Architecture¶

DLSlime is organized around PeerAgent. Application services attach to PeerAgent, NanoCtrl provides service governance and coordination metadata, and endpoint APIs drive the underlying transfer engines and devices.

DLSlime PeerAgent-centered architecture

How The Layers Work Together¶

A service starts and registers itself with NanoCtrl as a generic entity, for example kind=cache or kind=rpc-worker.
Each service attaches to a PeerAgent instead of managing transport state directly.
PeerAgents register their resource records and memory regions with NanoCtrl.
Clients discover services by kind and scope, then reach the service through its PeerAgent.
PeerAgents exchange connection intent and memory-region metadata through NanoCtrl and Redis.
Endpoint objects issue the actual transfer through RDMA, NVLink, Ascend Direct, or the selected backend.

Usage Scenarios¶

Direct Endpoint Access¶

Direct endpoint-to-endpoint access

Use the Endpoint API directly when the application already controls peer placement, metadata exchange, and memory lifetime.

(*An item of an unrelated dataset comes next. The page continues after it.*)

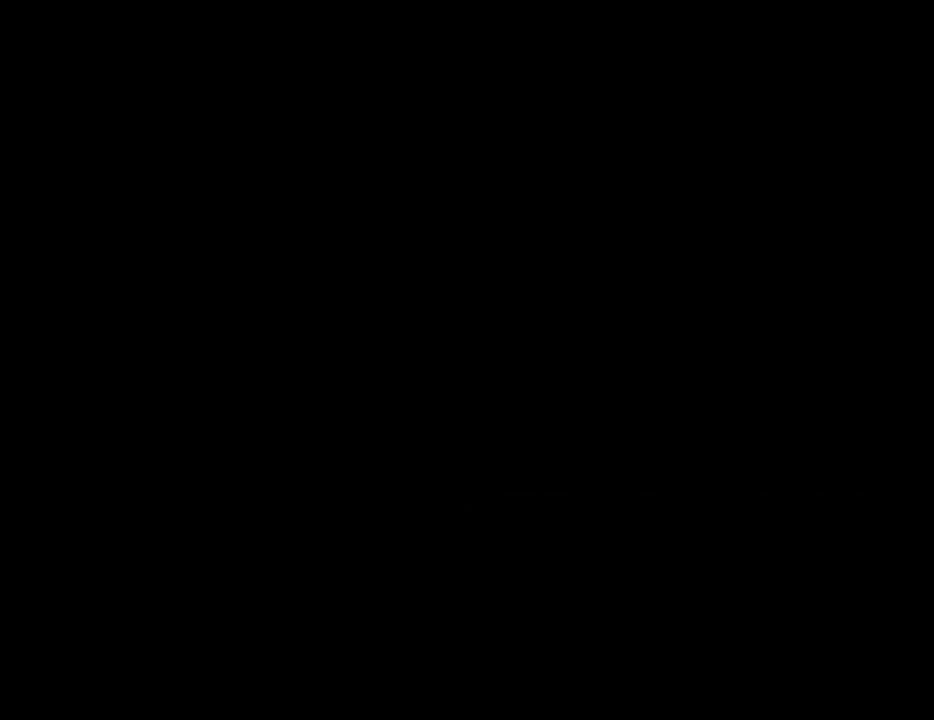
{"keys": ["space"], "mouse": [], "events": [[50, "a", "down"], [50, "w", "down"], [100, "space", "up"], [150, "a", "up"], [150, "d", "down"], [150, "w", "up"], [184, "space", "down"], [234, "d", "up"], [284, "a", "down"], [284, "space", "up"], [284, "w", "down"], [384, "a", "up"], [384, "d", "down"], [384, "w", "up"], [434, "space", "down"], [467, "d", "up"]]}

PeerAgent-to-PeerAgent Access¶

PeerAgent-to-PeerAgent access

Use PeerAgent when the application wants peer-to-peer data movement without managing connection setup, memory-region discovery, and stale-state cleanup by itself.

DLSlimeCache Service¶

DLSlimeCache service access

Use DLSlimeCache when multiple PeerAgent clients need a shared RDMA-backed cache service.

SlimeRPC Service¶

SlimeRPC service access

Use SlimeRPC when application logic should call a Python service while keeping transport and peer coordination inside DLSlime.

Disaggregated Inference Service¶

Disaggregated inference service

Use DLSlime for disaggregated inference when prefill and decode run as separate serving roles.